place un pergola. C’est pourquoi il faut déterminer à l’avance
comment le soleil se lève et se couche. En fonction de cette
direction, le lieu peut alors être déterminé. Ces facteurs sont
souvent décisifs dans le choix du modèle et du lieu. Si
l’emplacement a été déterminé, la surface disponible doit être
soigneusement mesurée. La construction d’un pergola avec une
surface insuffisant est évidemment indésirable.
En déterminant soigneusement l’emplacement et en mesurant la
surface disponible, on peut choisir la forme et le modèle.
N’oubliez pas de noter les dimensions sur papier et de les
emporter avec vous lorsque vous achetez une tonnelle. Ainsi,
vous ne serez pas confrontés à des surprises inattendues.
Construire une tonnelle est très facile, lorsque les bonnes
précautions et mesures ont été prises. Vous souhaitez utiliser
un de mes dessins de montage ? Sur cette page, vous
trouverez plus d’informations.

+ + + + +

- **Exercise description**: Search the data for the string "surface". List each line that has it.

- **Output for this exercise**:
l’emplacement a été déterminé, la surface disponible doit être
surface insuffisant est évidemment indésirable.
surface disponible, on peut choisir la forme et le modèle.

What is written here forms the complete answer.